Researchers at the Max Planck Institute of Quantum Optics have developed a method for detecting quantum transmissions without destroying the quantum information.
Quantum information is sent over long distances in the form of light particles (photons), but these are lost quickly.
One step that can be taken to reduce the difficulty of information processing would be finding out whether photons are still on track to reach their destination after they have travelled part of the distance. This would have useful applications such as making the encryption of money transfers much more practicable.
Currently, the exchange of qubits, the smallest unit of quantum information, is far too complex to be a widely used secure method of data transmission and exchange.
Light particles are capable of carrying qubits over long distances but are easily deflected from their route in the air or absorbed in glass fibres, which leads to the quantum information being lost. As the majority of photons are lost in a transmission, at a distance of around 100km, thousands of photons would have to be transmitted to directly transmit a single qubit. The transmission of quantum information can therefore be difficult and time consuming.
Now, a team around Dominik Niemietz and Gerhard Rempe at the Max Planck Institute of Quantum Optics has created a physical protocol that can determine if the qubit has been lost at intermediate stations of the quantum transmission.
“If this is the case, the transmitter can send the qubit again with significantly less delay than if the loss is noticed only at the receiving end”, explains Niemietz, who developed the detector for photonic qubits.
“It is essential that we do not destroy the qubit. We are thus only detecting the qubit photon and not measuring it.
“This is crucial because the laws of quantum physics rule out copying a qubit 1 to 1 – this is what quantum cryptography is based on.”
Using model calculations, the researchers have shown that quantum communication is made more efficient with the detection of photons transporting qubits.
Pau Farrera, part of the research team, commented: “A detector for photonic qubits can also be useful at shorter distances.”
However, this detection would have to work even more reliably than it did in the current experiment.

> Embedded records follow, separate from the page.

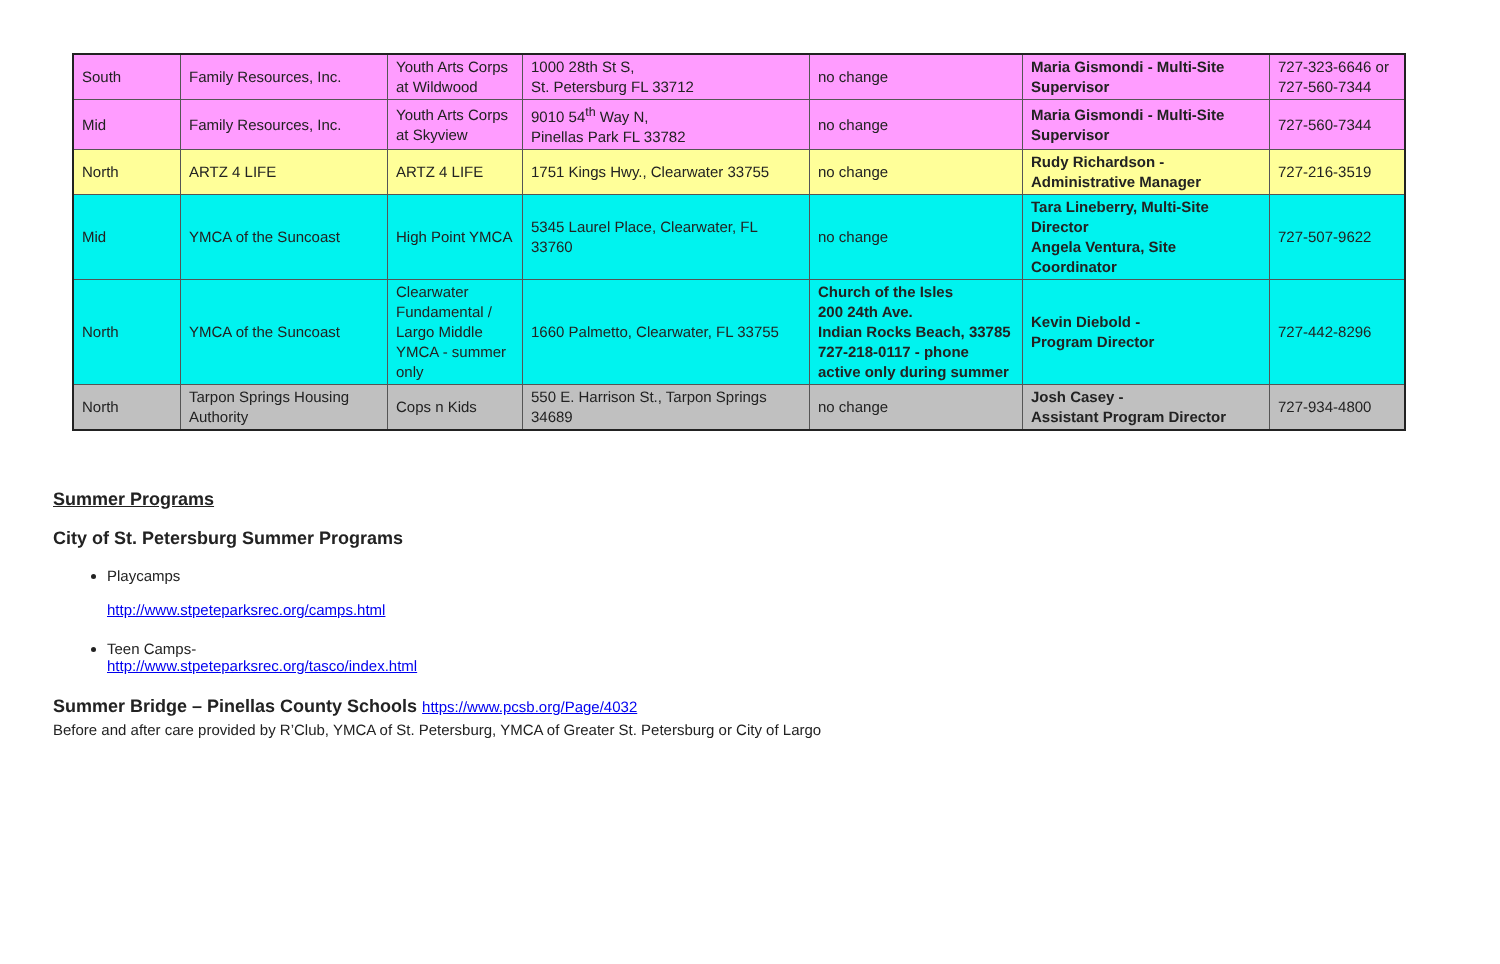| South | Family Resources, Inc. | Youth Arts Corps at Wildwood | 1000 28th St S, St. Petersburg FL 33712 | no change | Maria Gismondi - Multi-Site Supervisor | 727-323-6646 or 727-560-7344 |
| Mid | Family Resources, Inc. | Youth Arts Corps at Skyview | 9010 54<sup>th</sup> Way N, Pinellas Park FL 33782 | no change | Maria Gismondi - Multi-Site Supervisor | 727-560-7344 |
| North | ARTZ 4 LIFE | ARTZ 4 LIFE | 1751 Kings Hwy., Clearwater 33755 | no change | Rudy Richardson - Administrative Manager | 727-216-3519 |
| Mid | YMCA of the Suncoast | High Point YMCA | 5345 Laurel Place, Clearwater, FL 33760 | no change | Tara Lineberry, Multi-Site Director Angela Ventura, Site Coordinator | 727-507-9622 |
| North | YMCA of the Suncoast | Clearwater Fundamental / Largo Middle YMCA - summer only | 1660 Palmetto, Clearwater, FL 33755 | Church of the Isles 200 24th Ave. Indian Rocks Beach, 33785 727-218-0117 - phone active only during summer | Kevin Diebold - Program Director | 727-442-8296 |
| North | Tarpon Springs Housing Authority | Cops n Kids | 550 E. Harrison St., Tarpon Springs 34689 | no change | Josh Casey - Assistant Program Director | 727-934-4800 |
Summer Programs
City of St. Petersburg Summer Programs
Playcamps
http://www.stpeteparksrec.org/camps.html
Teen Camps-
http://www.stpeteparksrec.org/tasco/index.html
Summer Bridge – Pinellas County Schools https://www.pcsb.org/Page/4032
Before and after care provided by R’Club, YMCA of St. Petersburg, YMCA of Greater St. Petersburg or City of Largo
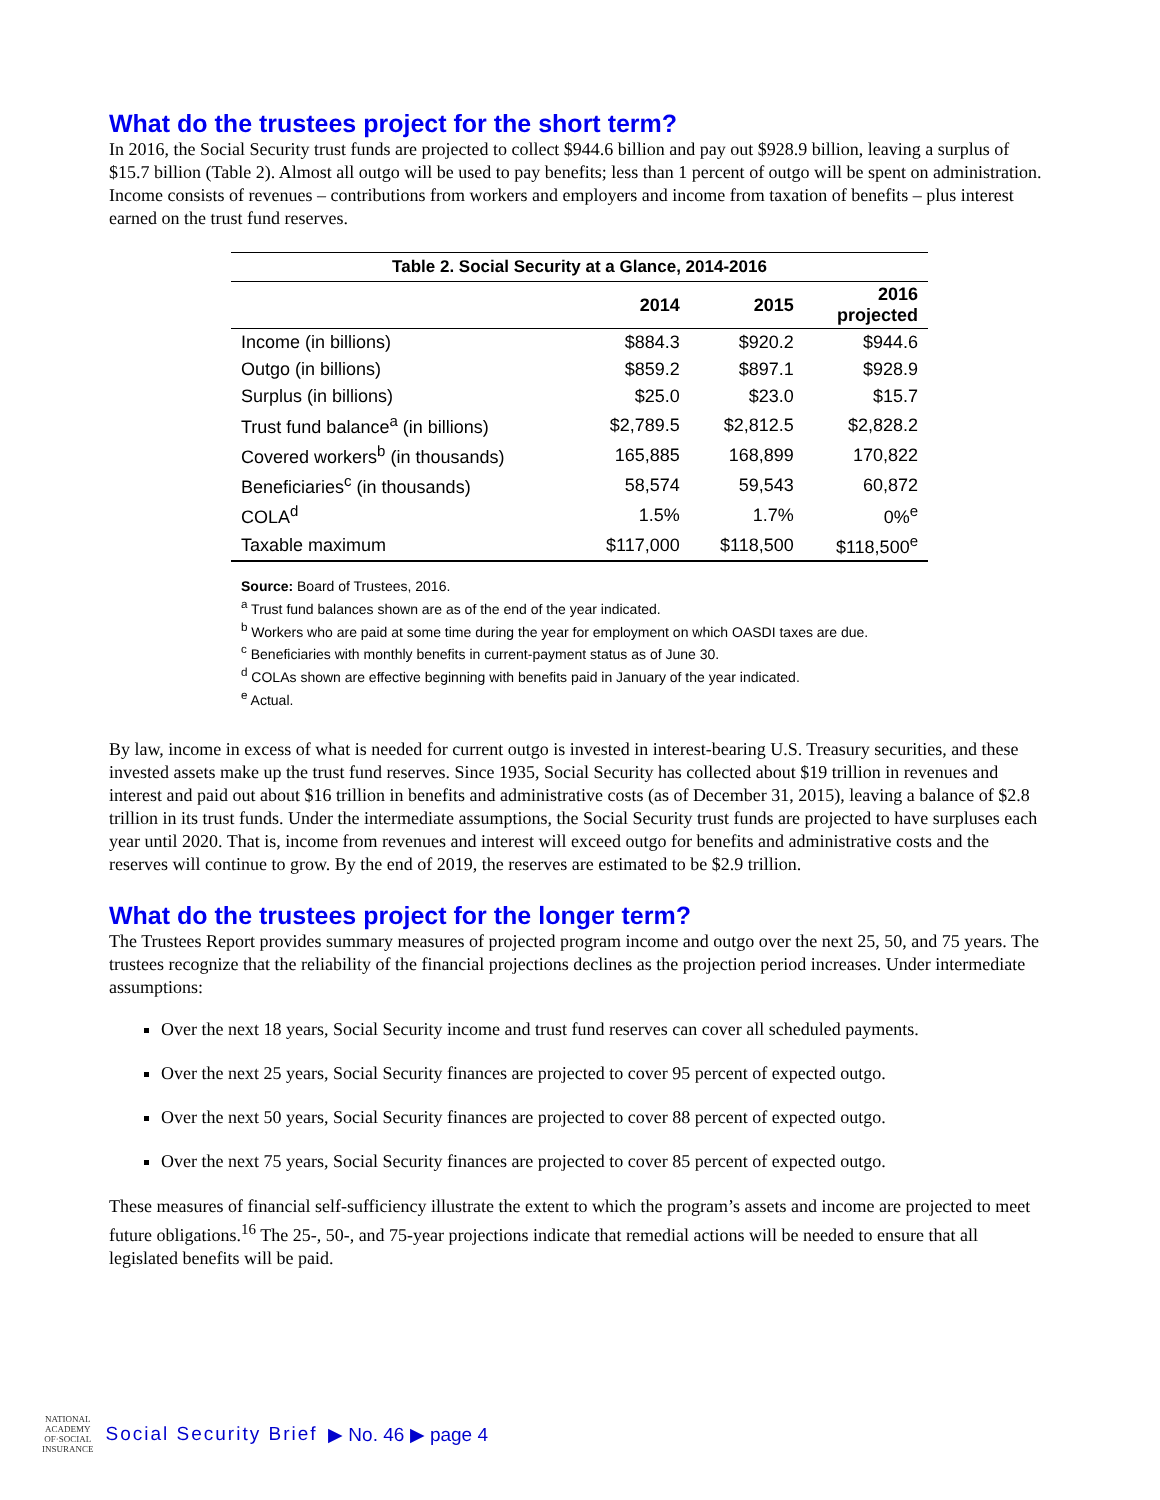What do the trustees project for the short term?
In 2016, the Social Security trust funds are projected to collect $944.6 billion and pay out $928.9 billion, leaving a surplus of $15.7 billion (Table 2). Almost all outgo will be used to pay benefits; less than 1 percent of outgo will be spent on administration. Income consists of revenues – contributions from workers and employers and income from taxation of benefits – plus interest earned on the trust fund reserves.
Table 2. Social Security at a Glance, 2014-2016
| | 2014 | 2015 | 2016 projected |
| --- | --- | --- | --- |
| Income (in billions) | $884.3 | $920.2 | $944.6 |
| Outgo (in billions) | $859.2 | $897.1 | $928.9 |
| Surplus (in billions) | $25.0 | $23.0 | $15.7 |
| Trust fund balance<sup>a</sup> (in billions) | $2,789.5 | $2,812.5 | $2,828.2 |
| Covered workers<sup>b</sup> (in thousands) | 165,885 | 168,899 | 170,822 |
| Beneficiaries<sup>c</sup> (in thousands) | 58,574 | 59,543 | 60,872 |
| COLA<sup>d</sup> | 1.5% | 1.7% | 0%<sup>e</sup> |
| Taxable maximum | $117,000 | $118,500 | $118,500<sup>e</sup> |
Source: Board of Trustees, 2016.
<sup>a</sup> Trust fund balances shown are as of the end of the year indicated.
<sup>b</sup> Workers who are paid at some time during the year for employment on which OASDI taxes are due.
<sup>c</sup> Beneficiaries with monthly benefits in current-payment status as of June 30.
<sup>d</sup> COLAs shown are effective beginning with benefits paid in January of the year indicated.
<sup>e</sup> Actual.
By law, income in excess of what is needed for current outgo is invested in interest-bearing U.S. Treasury securities, and these invested assets make up the trust fund reserves. Since 1935, Social Security has collected about $19 trillion in revenues and interest and paid out about $16 trillion in benefits and administrative costs (as of December 31, 2015), leaving a balance of $2.8 trillion in its trust funds. Under the intermediate assumptions, the Social Security trust funds are projected to have surpluses each year until 2020. That is, income from revenues and interest will exceed outgo for benefits and administrative costs and the reserves will continue to grow. By the end of 2019, the reserves are estimated to be $2.9 trillion.
What do the trustees project for the longer term?
The Trustees Report provides summary measures of projected program income and outgo over the next 25, 50, and 75 years. The trustees recognize that the reliability of the financial projections declines as the projection period increases. Under intermediate assumptions:
Over the next 18 years, Social Security income and trust fund reserves can cover all scheduled payments.
Over the next 25 years, Social Security finances are projected to cover 95 percent of expected outgo.
Over the next 50 years, Social Security finances are projected to cover 88 percent of expected outgo.
Over the next 75 years, Social Security finances are projected to cover 85 percent of expected outgo.
These measures of financial self-sufficiency illustrate the extent to which the program’s assets and income are projected to meet future obligations.<sup>16</sup> The 25-, 50-, and 75-year projections indicate that remedial actions will be needed to ensure that all legislated benefits will be paid.
NATIONAL
ACADEMY
OF·SOCIAL
INSURANCE
Social Security Brief ▶ No. 46 ▶ page 4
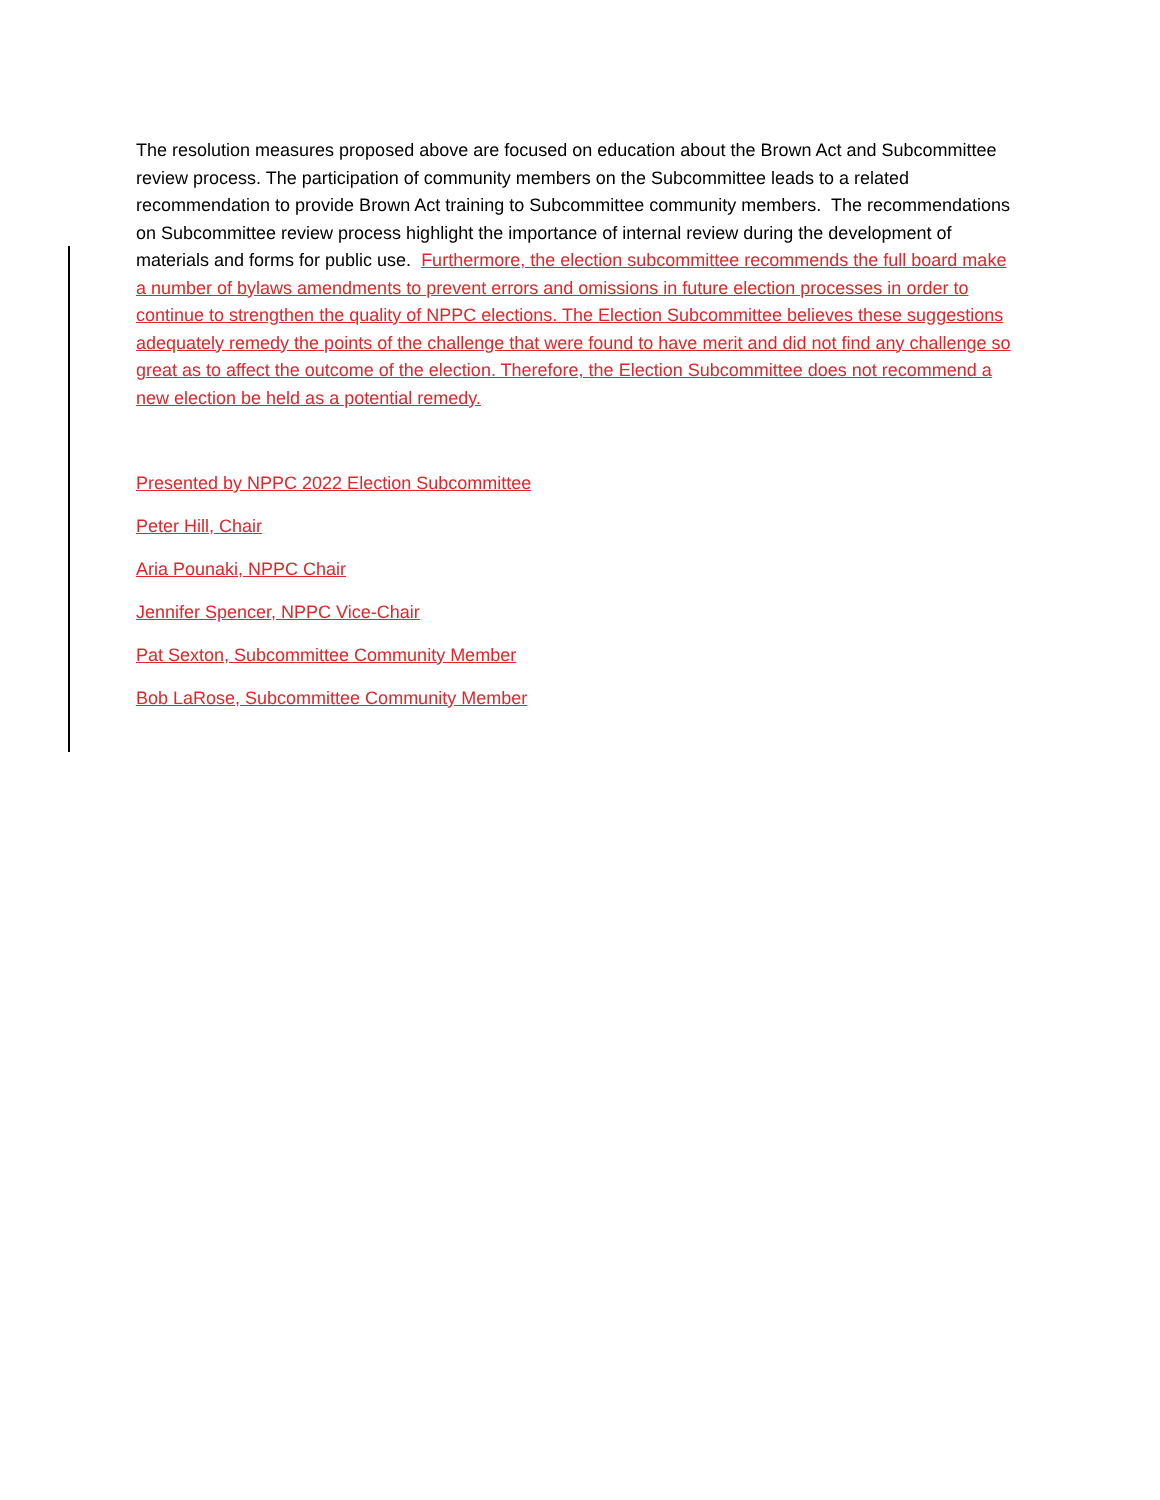The resolution measures proposed above are focused on education about the Brown Act and Subcommittee review process. The participation of community members on the Subcommittee leads to a related recommendation to provide Brown Act training to Subcommittee community members. The recommendations on Subcommittee review process highlight the importance of internal review during the development of materials and forms for public use. Furthermore, the election subcommittee recommends the full board make a number of bylaws amendments to prevent errors and omissions in future election processes in order to continue to strengthen the quality of NPPC elections. The Election Subcommittee believes these suggestions adequately remedy the points of the challenge that were found to have merit and did not find any challenge so great as to affect the outcome of the election. Therefore, the Election Subcommittee does not recommend a new election be held as a potential remedy.
Presented by NPPC 2022 Election Subcommittee
Peter Hill, Chair
Aria Pounaki, NPPC Chair
Jennifer Spencer, NPPC Vice-Chair
Pat Sexton, Subcommittee Community Member
Bob LaRose, Subcommittee Community Member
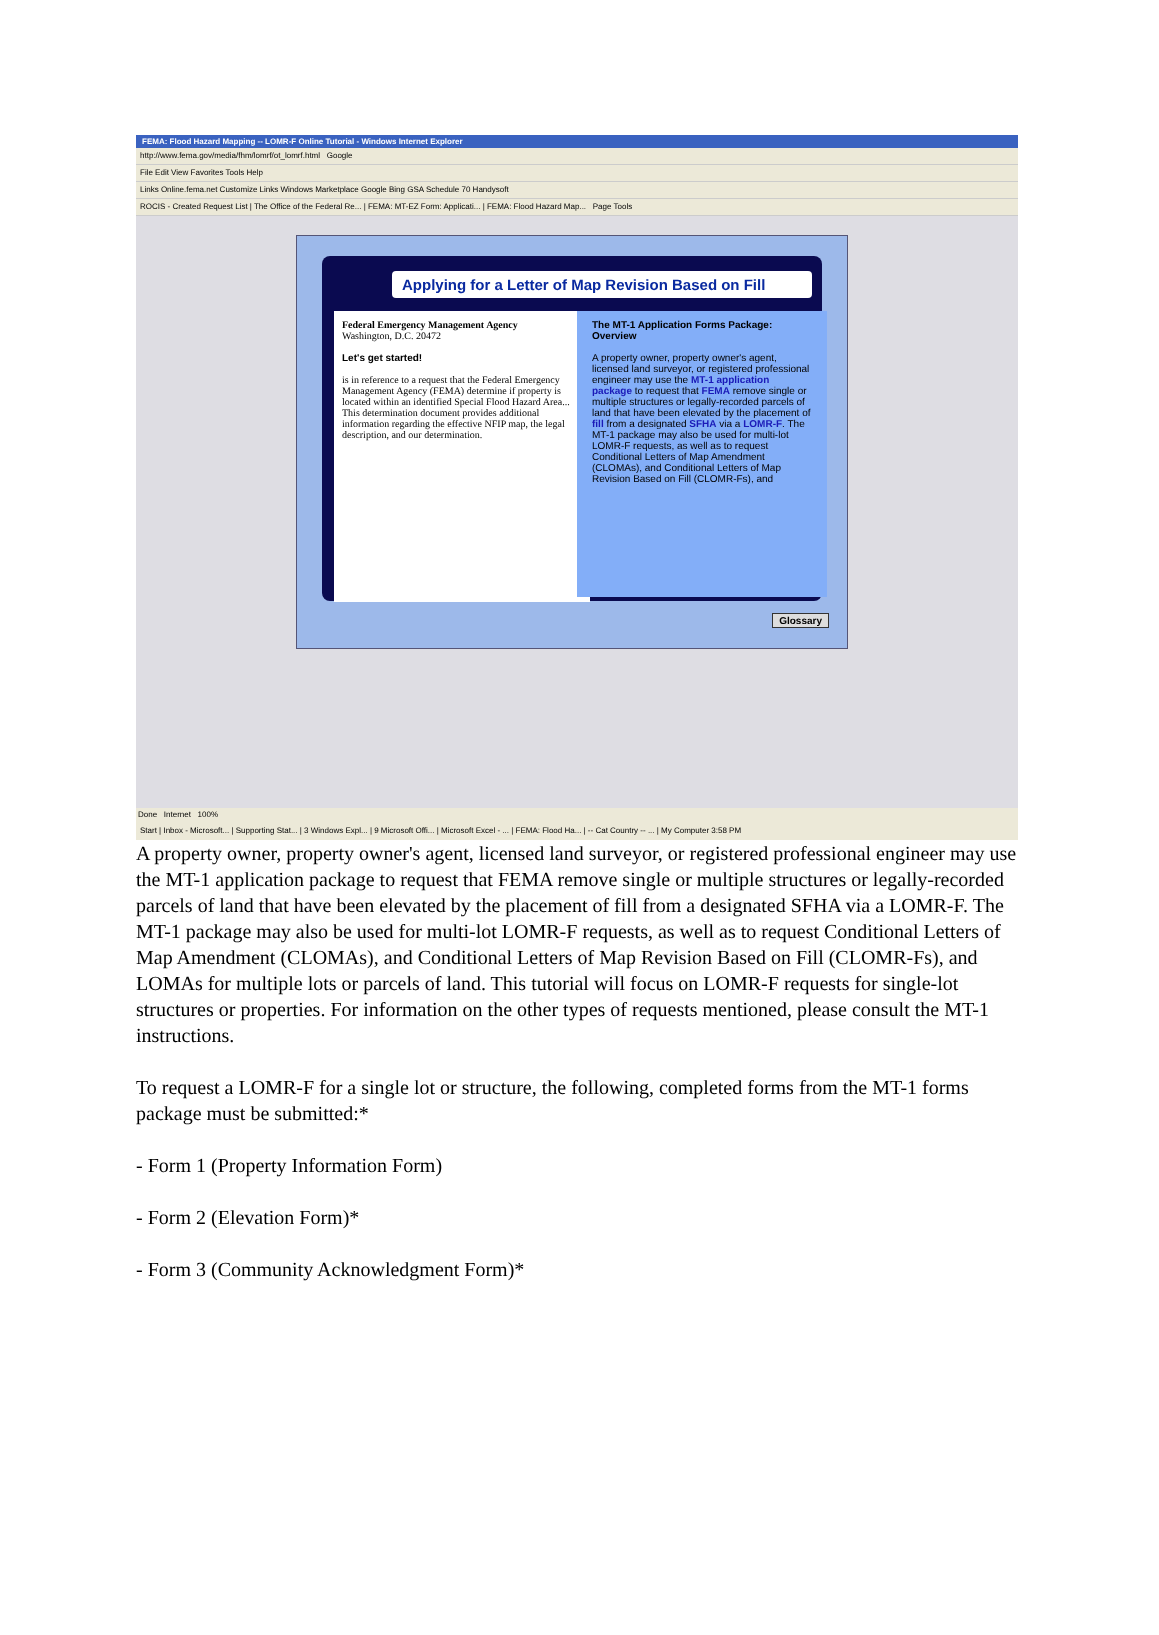FEMA: Flood Hazard Mapping -- LOMR-F Online Tutorial - Windows Internet Explorer
http://www.fema.gov/media/fhm/lomrf/ot_lomrf.html Google
File Edit View Favorites Tools Help
Links Online.fema.net Customize Links Windows Marketplace Google Bing GSA Schedule 70 Handysoft
ROCIS - Created Request List | The Office of the Federal Re... | FEMA: MT-EZ Form: Applicati... | FEMA: Flood Hazard Map... Page Tools
Applying for a Letter of Map Revision Based on Fill
Federal Emergency Management Agency
Washington, D.C. 20472
Let's get started!
is in reference to a request that the Federal Emergency Management Agency (FEMA) determine if property is located within an identified Special Flood Hazard Area... This determination document provides additional information regarding the effective NFIP map, the legal description, and our determination.
The MT-1 Application Forms Package: Overview
A property owner, property owner's agent, licensed land surveyor, or registered professional engineer may use the MT-1 application package to request that FEMA remove single or multiple structures or legally-recorded parcels of land that have been elevated by the placement of fill from a designated SFHA via a LOMR-F. The MT-1 package may also be used for multi-lot LOMR-F requests, as well as to request Conditional Letters of Map Amendment (CLOMAs), and Conditional Letters of Map Revision Based on Fill (CLOMR-Fs), and
Glossary
Done Internet 100%
Start | Inbox - Microsoft... | Supporting Stat... | 3 Windows Expl... | 9 Microsoft Offi... | Microsoft Excel - ... | FEMA: Flood Ha... | -- Cat Country -- ... | My Computer 3:58 PM
A property owner, property owner's agent, licensed land surveyor, or registered professional engineer may use the MT-1 application package to request that FEMA remove single or multiple structures or legally-recorded parcels of land that have been elevated by the placement of fill from a designated SFHA via a LOMR-F. The MT-1 package may also be used for multi-lot LOMR-F requests, as well as to request Conditional Letters of Map Amendment (CLOMAs), and Conditional Letters of Map Revision Based on Fill (CLOMR-Fs), and LOMAs for multiple lots or parcels of land. This tutorial will focus on LOMR-F requests for single-lot structures or properties. For information on the other types of requests mentioned, please consult the MT-1 instructions.
To request a LOMR-F for a single lot or structure, the following, completed forms from the MT-1 forms package must be submitted:*
- Form 1 (Property Information Form)
- Form 2 (Elevation Form)*
- Form 3 (Community Acknowledgment Form)*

“This is not a fundamental problem but rather only a technical one”, explains Farrera. The efficiency of the detector currently suffers as the resonator reflects only about one third of the incoming photons. Only in the case of a reflection does a photon leave a trace in the atom.
“However, we can increase this efficiency to almost 100% by improving the fabrication of the resonators,” he added.
As well as tracking quantum information during transmission, a detector capable of detecting a photonic qubit could also be used to confirm the arrival of quantum post at its destination. This would have useful applications if the information encoded in the photon was to be processed in a complex manner, such as being transferred to entangle atoms. Entanglement is a quantum mechanical phenomenon that can be used to encrypt and process data which involves two spatially widely separated particles becoming a single quantum entity, with changes in one particle directly leading to changes in the other. “Creating entanglement is complex”, said Rempe, who us Director at the Max Planck Institute of Quantum Optics. “You should use it to process a qubit only if you are sure that this qubit is there”.
Going forward, Rempe’s group may be working towards demonstrating how quantum post tracking could be used in information processing.
“We would like to use the detector for quantum communication between our Institute in Garching and a more distant location. For example, to make the step from our laboratory to practical application,” he said.
“In this way, we are once again getting a little closer to our great long-term goal, the quantum internet”.